Document segment:
——————————

Finding Value In Eagle Ford’s Merger Mania

Baytex Energy, (NYSE:BTE) made news toward the end of Feb with its announcement of the merger with Ranger Oil Corp (RROC) for about $2.5 bn last week. The market’s initial take wasn’t very favorable as the stock of BTE swooned from its already low level. It has since rebounded, and our hunch is it has farther to run.

This article will analyze the company’s rationale for this deal, which doubles its size in one fell swoop. The market had recently begun forgiving BTE as the news has been digested. An upgrade from TD Cowan didn’t hurt in this regard, but there’s more to it. I think the market will take a fresh look at BTE and boost shares in the coming weeks. It’s happening already as the shares have rebounded from the March 14th low of $3.20 to $3.77 in the premarket today. Notably, they still have further to go to regain their pre-deal level of $4.63. With the crude oil price rebound, this could occur quickly. We think there is an upside beyond that.

Oil inventories are tight globally, and demand is projected to outstrip supply in the second quarter of this year. This isn’t reflected in the NYMEX strip as yet, mostly thanks to U.S. domestic inventories having gained ~60 mm bbls in the last few months. We think current oil prices in the $ 70s will continue higher as the year progresses, consistent with the inventory and supply projections, and create a lift for BTE shares from current levels.

——————————

Dataset records:
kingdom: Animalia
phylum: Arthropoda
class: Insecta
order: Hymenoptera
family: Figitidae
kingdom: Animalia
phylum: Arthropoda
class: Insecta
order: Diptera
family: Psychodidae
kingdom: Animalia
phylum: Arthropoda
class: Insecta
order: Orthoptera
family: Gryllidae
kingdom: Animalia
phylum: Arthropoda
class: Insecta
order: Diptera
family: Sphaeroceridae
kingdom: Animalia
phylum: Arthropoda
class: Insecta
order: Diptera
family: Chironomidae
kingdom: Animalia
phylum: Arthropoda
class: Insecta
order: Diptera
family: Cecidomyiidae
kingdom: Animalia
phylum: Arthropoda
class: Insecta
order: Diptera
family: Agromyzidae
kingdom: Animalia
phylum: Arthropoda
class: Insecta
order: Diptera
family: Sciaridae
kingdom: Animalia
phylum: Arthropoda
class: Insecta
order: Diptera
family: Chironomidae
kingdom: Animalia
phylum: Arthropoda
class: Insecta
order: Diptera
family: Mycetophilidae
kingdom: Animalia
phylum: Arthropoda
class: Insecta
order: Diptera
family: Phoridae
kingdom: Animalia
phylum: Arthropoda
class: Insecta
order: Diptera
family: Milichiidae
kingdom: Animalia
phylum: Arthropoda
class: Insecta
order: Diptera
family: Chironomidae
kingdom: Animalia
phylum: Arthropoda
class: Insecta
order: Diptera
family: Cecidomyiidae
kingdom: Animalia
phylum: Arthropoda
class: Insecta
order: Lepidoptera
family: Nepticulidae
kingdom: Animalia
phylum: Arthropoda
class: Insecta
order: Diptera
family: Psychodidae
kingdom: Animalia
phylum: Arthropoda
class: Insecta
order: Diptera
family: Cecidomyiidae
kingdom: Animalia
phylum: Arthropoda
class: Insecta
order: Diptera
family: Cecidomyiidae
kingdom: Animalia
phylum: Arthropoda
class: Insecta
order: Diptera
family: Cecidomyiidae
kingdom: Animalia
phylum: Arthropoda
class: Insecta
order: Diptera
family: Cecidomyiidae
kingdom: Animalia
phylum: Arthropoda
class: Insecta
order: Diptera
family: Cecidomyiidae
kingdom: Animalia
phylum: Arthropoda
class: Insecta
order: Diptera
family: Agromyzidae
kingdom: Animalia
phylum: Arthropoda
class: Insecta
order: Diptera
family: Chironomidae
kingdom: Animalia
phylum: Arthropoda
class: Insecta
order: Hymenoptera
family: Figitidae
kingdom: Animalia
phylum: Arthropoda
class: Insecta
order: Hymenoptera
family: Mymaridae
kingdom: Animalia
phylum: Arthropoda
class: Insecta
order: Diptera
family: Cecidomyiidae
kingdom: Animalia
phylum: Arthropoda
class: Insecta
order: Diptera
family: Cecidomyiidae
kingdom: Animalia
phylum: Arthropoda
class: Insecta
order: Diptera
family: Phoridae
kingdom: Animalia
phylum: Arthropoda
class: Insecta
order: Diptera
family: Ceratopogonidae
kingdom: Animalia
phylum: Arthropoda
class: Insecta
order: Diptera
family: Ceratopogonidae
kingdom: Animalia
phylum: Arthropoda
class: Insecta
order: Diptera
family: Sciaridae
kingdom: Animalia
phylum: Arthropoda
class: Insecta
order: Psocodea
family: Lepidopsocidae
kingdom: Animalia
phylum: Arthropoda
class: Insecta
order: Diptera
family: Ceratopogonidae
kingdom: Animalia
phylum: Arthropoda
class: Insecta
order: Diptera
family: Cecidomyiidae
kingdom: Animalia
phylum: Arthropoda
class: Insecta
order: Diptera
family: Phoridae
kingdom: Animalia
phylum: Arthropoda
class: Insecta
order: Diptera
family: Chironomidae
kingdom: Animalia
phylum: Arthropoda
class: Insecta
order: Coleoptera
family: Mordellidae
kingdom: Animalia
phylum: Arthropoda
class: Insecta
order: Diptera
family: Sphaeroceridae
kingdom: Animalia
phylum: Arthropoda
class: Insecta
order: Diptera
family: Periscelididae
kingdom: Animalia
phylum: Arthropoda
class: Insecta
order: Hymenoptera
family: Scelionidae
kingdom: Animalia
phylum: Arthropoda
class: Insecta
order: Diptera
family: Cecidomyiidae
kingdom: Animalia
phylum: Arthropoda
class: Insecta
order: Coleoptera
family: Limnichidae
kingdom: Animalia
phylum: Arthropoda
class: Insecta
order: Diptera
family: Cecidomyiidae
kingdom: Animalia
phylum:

——————————

Tasks to carry out:
1. Answer the following from the article on Baytex Energy's merger:
(a) With which company did Baytex Energy announce a merger, and for approximately what sum?
(b) What was the pre-deal share price of BTE?
(c) By how much have U.S. domestic oil inventories grown in the last few months?
2. Continue the article on Baytex Energy's merger with Ranger Oil from the point at which it ends.

The results:
1.
(a) Ranger Oil Corp (RROC), for about $2.5 bn.
(b) $4.63.
(c) About 60 mm bbls.

2.
Deal-making in the Eagle Ford

We’ve discussed the M&A frenzy in this play recently in an OilPrice article.  In it we documented the big dollars changing hands as acquiring companies look to enhance their portfolios and PE firms cash out. The M&A action over the past year in the Eagle Ford has been just torrid, with nearly $ 3bn in transaction value with just the two companies we mention below.

These companies, Marathon Oil, (NYSE:MRO), and Devon Energy, (NYSE:DVN) have made significant moves in the past half year to enhance their Eagle Ford position with impressive multi-billion dollar acquisitions. Each company has its own rationale, but in general the Eagle Ford has a couple of features that suitors are finding attractive. One is the oil cut. The second is the proximity to the market near Corpus Christie. In that context, the tie-up between Baytex and Ranger makes sense and was probably spurred on by Eagle Ford partner MRO’s recent move in the play (discussed above).

Why is BTE shopping in the Eagle Ford?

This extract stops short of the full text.